● Brief: The records that follow are to be repeated without alteration.

━━━━━━

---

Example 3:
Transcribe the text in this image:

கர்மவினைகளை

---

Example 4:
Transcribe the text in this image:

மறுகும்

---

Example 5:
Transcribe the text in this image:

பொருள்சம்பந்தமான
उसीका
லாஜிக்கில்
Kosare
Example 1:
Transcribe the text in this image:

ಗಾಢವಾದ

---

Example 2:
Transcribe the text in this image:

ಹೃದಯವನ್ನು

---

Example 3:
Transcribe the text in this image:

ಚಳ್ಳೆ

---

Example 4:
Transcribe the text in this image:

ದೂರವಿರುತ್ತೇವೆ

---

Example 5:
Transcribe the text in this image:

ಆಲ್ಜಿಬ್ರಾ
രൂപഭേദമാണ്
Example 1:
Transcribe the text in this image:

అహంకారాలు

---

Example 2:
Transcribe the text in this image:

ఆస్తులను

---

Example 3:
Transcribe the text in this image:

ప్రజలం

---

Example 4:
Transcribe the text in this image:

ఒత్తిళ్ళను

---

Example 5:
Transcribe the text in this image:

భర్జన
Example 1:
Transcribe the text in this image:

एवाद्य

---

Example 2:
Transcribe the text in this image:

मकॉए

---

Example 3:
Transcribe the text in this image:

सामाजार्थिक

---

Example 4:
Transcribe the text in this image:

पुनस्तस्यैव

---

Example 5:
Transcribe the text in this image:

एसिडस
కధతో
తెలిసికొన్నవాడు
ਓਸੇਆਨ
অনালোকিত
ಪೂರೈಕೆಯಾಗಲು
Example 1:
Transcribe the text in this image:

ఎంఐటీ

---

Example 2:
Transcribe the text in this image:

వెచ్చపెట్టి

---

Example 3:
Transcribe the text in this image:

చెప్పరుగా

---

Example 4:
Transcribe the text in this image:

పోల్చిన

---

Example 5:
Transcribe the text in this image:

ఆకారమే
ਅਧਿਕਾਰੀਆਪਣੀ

━━━━━━

● Solved exercise:
---

Example 3:
Transcribe the text in this image:

கர்மவினைகளை

---

Example 4:
Transcribe the text in this image:

மறுகும்

---

Example 5:
Transcribe the text in this image:

பொருள்சம்பந்தமான
उसीका
லாஜிக்கில்
Kosare
Example 1:
Transcribe the text in this image:

ಗಾಢವಾದ

---

Example 2:
Transcribe the text in this image:

ಹೃದಯವನ್ನು

---

Example 3:
Transcribe the text in this image:

ಚಳ್ಳೆ

---

Example 4:
Transcribe the text in this image:

ದೂರವಿರುತ್ತೇವೆ

---

Example 5:
Transcribe the text in this image:

ಆಲ್ಜಿಬ್ರಾ
രൂപഭേദമാണ്
Example 1:
Transcribe the text in this image:

అహంకారాలు

---

Example 2:
Transcribe the text in this image:

ఆస్తులను

---

Example 3:
Transcribe the text in this image:

ప్రజలం

---

Example 4:
Transcribe the text in this image:

ఒత్తిళ్ళను

---

Example 5:
Transcribe the text in this image:

భర్జన
Example 1:
Transcribe the text in this image:

एवाद्य

---

Example 2:
Transcribe the text in this image:

मकॉए

---

Example 3:
Transcribe the text in this image:

सामाजार्थिक

---

Example 4:
Transcribe the text in this image:

पुनस्तस्यैव

---

Example 5:
Transcribe the text in this image:

एसिडस
కధతో
తెలిసికొన్నవాడు
ਓਸੇਆਨ
অনালোকিত
ಪೂರೈಕೆಯಾಗಲು
Example 1:
Transcribe the text in this image:

ఎంఐటీ

---

Example 2:
Transcribe the text in this image:

వెచ్చపెట్టి

---

Example 3:
Transcribe the text in this image:

చెప్పరుగా

---

Example 4:
Transcribe the text in this image:

పోల్చిన

---

Example 5:
Transcribe the text in this image:

ఆకారమే
ਅਧਿਕਾਰੀਆਪਣੀ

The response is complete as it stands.